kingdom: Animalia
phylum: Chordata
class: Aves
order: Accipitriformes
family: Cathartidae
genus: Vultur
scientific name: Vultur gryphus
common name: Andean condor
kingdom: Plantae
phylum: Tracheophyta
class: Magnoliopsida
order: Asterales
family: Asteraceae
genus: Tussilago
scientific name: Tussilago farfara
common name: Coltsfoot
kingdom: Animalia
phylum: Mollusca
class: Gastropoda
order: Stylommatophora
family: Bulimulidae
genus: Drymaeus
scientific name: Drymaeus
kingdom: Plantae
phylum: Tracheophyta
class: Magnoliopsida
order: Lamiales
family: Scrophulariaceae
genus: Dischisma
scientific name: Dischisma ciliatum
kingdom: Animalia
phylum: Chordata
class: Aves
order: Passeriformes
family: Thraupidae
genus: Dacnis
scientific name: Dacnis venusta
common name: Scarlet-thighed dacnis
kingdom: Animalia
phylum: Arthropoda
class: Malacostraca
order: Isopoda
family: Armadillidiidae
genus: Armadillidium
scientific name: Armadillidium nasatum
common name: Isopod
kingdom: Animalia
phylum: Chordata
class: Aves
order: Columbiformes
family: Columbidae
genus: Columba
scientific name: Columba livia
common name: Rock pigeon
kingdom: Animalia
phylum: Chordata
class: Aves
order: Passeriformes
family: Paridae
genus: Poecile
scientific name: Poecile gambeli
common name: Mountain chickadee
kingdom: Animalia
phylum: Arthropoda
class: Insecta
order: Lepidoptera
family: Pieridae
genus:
______________________________
- Given exercise
Rewrite every line from all the records above as a single numbered list, skipping any blank lines.

- Answer to this problem
1. kingdom: Animalia
2. phylum: Chordata
3. class: Aves
4. order: Accipitriformes
5. family: Cathartidae
6. genus: Vultur
7. scientific name: Vultur gryphus
8. common name: Andean condor
9. kingdom: Plantae
10. phylum: Tracheophyta
11. class: Magnoliopsida
12. order: Asterales
13. family: Asteraceae
14. genus: Tussilago
15. scientific name: Tussilago farfara
16. common name: Coltsfoot
17. kingdom: Animalia
18. phylum: Mollusca
19. class: Gastropoda
20. order: Stylommatophora
21. family: Bulimulidae
22. genus: Drymaeus
23. scientific name: Drymaeus
24. kingdom: Plantae
25. phylum: Tracheophyta
26. class: Magnoliopsida
27. order: Lamiales
28. family: Scrophulariaceae
29. genus: Dischisma
30. scientific name: Dischisma ciliatum
31. kingdom: Animalia
32. phylum: Chordata
33. class: Aves
34. order: Passeriformes
35. family: Thraupidae
36. genus: Dacnis
37. scientific name: Dacnis venusta
38. common name: Scarlet-thighed dacnis
39. kingdom: Animalia
40. phylum: Arthropoda
41. class: Malacostraca
42. order: Isopoda
43. family: Armadillidiidae
44. genus: Armadillidium
45. scientific name: Armadillidium nasatum
46. common name: Isopod
47. kingdom: Animalia
48. phylum: Chordata
49. class: Aves
50. order: Columbiformes
51. family: Columbidae
52. genus: Columba
53. scientific name: Columba livia
54. common name: Rock pigeon
55. kingdom: Animalia
56. phylum: Chordata
57. class: Aves
58. order: Passeriformes
59. family: Paridae
60. genus: Poecile
61. scientific name: Poecile gambeli
62. common name: Mountain chickadee
63. kingdom: Animalia
64. phylum: Arthropoda
65. class: Insecta
66. order: Lepidoptera
67. family: Pieridae
68. genus:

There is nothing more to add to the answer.